リーン開発の現場 カンバンによる大規模プロジェクトの運営

リーンというソフトウェア開発手法についてちょっと勉強したくなったので。
もともとはトヨタ生産方式が源流だそうで、そこからイロイロあってリーンという考え方が生まれて、そのリーンをソフトウェア開発に当てはめたのが、リーンソフトウェア開発なんだとか。
簡単に言えば機能をカードにしてボードに貼り付けて、各機能がどのステージ(設計中?実装中?テスト中?)にあるのかを見える化して管理する。という感じなのかな?
一つのシステムをインクリメンタルに拡張しながら開発していくには、なかなか良さげな印象でした。どこがボトルネックになっているのか分かりやすそうだしね。
あとはまぁ、デイリーミーティングとか、テストの自動化とか、いわゆるアジャイルな開発手法との共通点も多い印象です。
とはいえ、本書の特徴はフレームワーク的な話ではなく、実際に行われた開発現場での出来事に基づいているので、臨場感が半端ないんですよね。

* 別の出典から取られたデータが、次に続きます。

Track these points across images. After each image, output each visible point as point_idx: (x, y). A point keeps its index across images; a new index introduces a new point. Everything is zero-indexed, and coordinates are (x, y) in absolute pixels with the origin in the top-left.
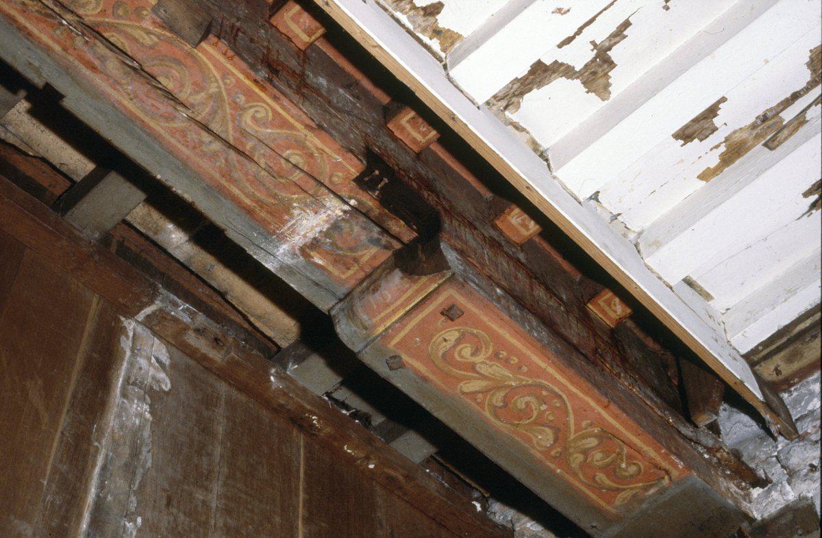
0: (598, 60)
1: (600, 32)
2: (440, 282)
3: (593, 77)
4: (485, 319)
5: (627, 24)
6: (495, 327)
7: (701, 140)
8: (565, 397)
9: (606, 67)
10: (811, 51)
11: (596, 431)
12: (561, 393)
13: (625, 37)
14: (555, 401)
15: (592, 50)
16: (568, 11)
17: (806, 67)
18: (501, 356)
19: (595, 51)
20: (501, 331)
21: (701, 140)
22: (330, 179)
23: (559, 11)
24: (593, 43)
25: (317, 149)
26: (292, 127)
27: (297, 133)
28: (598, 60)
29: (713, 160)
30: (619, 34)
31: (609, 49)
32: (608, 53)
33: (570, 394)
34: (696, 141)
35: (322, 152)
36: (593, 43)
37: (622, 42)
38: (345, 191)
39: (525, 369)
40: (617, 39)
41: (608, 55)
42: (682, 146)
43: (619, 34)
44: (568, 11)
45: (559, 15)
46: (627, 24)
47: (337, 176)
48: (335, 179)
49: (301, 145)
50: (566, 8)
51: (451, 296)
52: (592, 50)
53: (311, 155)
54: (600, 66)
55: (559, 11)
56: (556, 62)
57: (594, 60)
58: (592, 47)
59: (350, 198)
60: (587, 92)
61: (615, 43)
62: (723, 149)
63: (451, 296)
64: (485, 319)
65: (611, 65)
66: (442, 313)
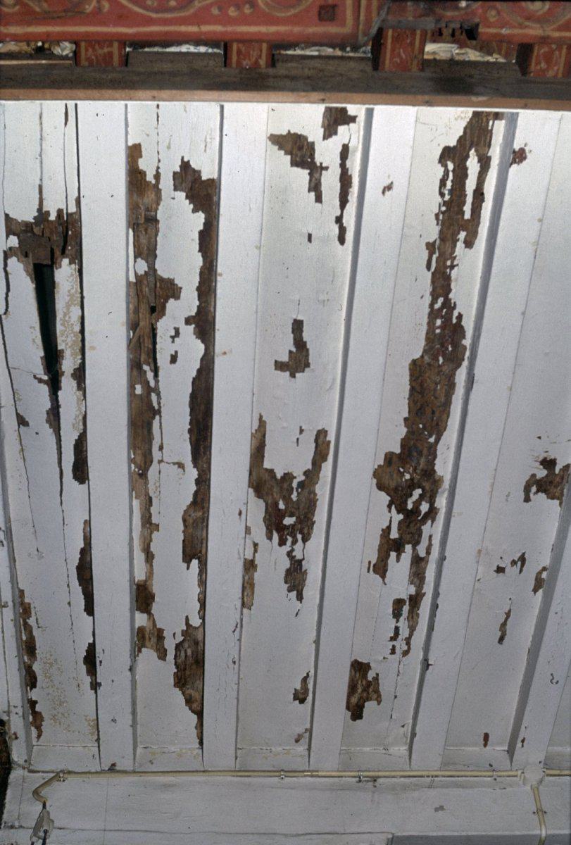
0: (309, 160)
1: (330, 182)
2: (361, 27)
3: (298, 144)
4: (297, 29)
5: (319, 199)
6: (282, 29)
7: (175, 173)
8: (154, 15)
9: (298, 159)
10: (181, 288)
11: (87, 7)
12: (160, 15)
13: (309, 190)
14: (155, 4)
15: (321, 164)
16: (383, 193)
17: (171, 277)
18: (247, 6)
19: (318, 164)
20: (273, 29)
21: (175, 173)
22: (496, 9)
23: (389, 187)
24: (326, 168)
25: (526, 27)
26: (559, 29)
27: (552, 27)
28: (309, 160)
29: (146, 165)
30: (315, 187)
31: (310, 174)
32: (308, 171)
33: (150, 21)
34: (178, 169)
35: (521, 26)
36: (326, 168)
37: (307, 186)
38: (477, 9)
39: (215, 11)
40: (313, 184)
41: (307, 169)
42: (183, 158)
43: (315, 187)
44: (383, 193)
45: (387, 183)
46: (319, 199)
47: (494, 17)
48: (493, 13)
49: (542, 20)
50: (387, 193)
51: (343, 24)
52: (321, 164)
53: (528, 19)
54: (303, 157)
55: (389, 187)
56: (336, 133)
57: (312, 156)
58: (324, 165)
59: (467, 6)
60: (289, 131)
61: (310, 181)
62: (150, 178)
63: (343, 24)
64: (297, 29)
65: (294, 163)
66: (334, 7)
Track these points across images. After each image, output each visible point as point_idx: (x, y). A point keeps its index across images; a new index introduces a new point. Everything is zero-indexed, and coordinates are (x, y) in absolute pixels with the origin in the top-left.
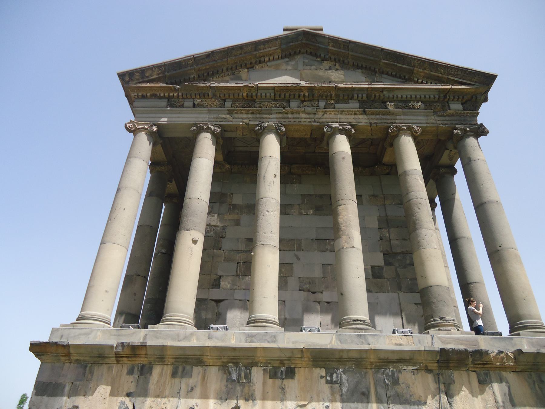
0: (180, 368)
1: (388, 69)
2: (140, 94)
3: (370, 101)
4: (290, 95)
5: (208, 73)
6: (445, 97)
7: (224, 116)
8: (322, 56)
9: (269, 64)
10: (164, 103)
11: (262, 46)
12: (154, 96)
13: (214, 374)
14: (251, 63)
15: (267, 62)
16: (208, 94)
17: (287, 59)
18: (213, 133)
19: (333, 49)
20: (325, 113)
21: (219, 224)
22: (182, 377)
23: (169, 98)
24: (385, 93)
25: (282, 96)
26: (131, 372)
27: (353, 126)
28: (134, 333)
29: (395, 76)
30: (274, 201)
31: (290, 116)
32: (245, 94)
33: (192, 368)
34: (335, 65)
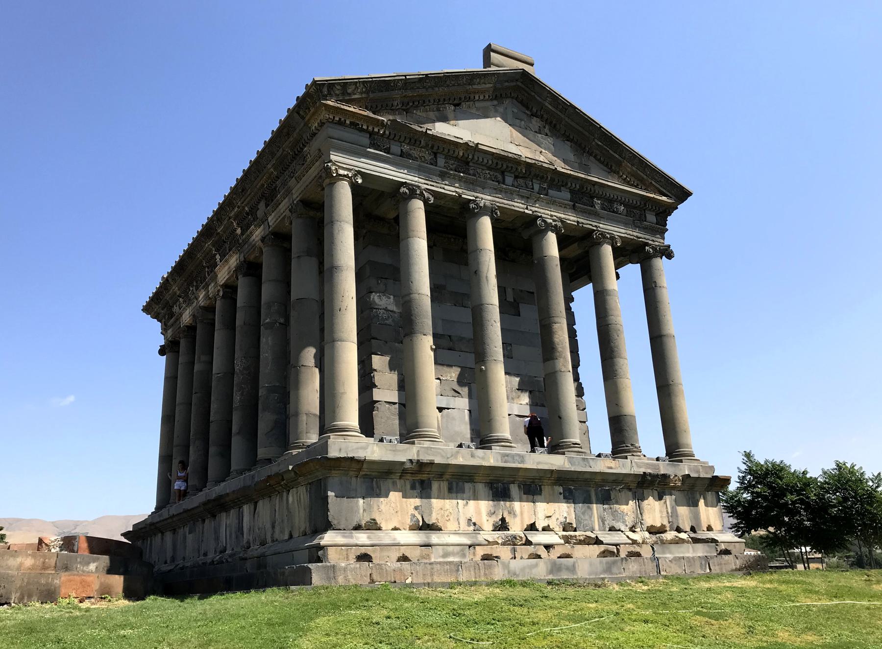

現場を知ってれば「あぁ、起こる起こる!」みたいな問題にいかにして著者が対応してきたかというのが、とても参考になるんです。なるほどねぇ。みたいな。
結局はいかにしてチームを一つにするのか? なわけだけど、どこからでも誰でも見れる物理的なボードと、全員が一箇所に集まって作業することの効果って、やっぱり大きいんだな。というのは、認識を新たにしたところです。
あと、なるほどね。と思ったのはバージョン管理の使い方なんですよね。リリースを予定しているバージョンに対して行われたバグフィクスを、いかにして次のリリースに向けて既に開発を進めているバージョンに落とし込んでいくか? というところは非常に興味深かったです。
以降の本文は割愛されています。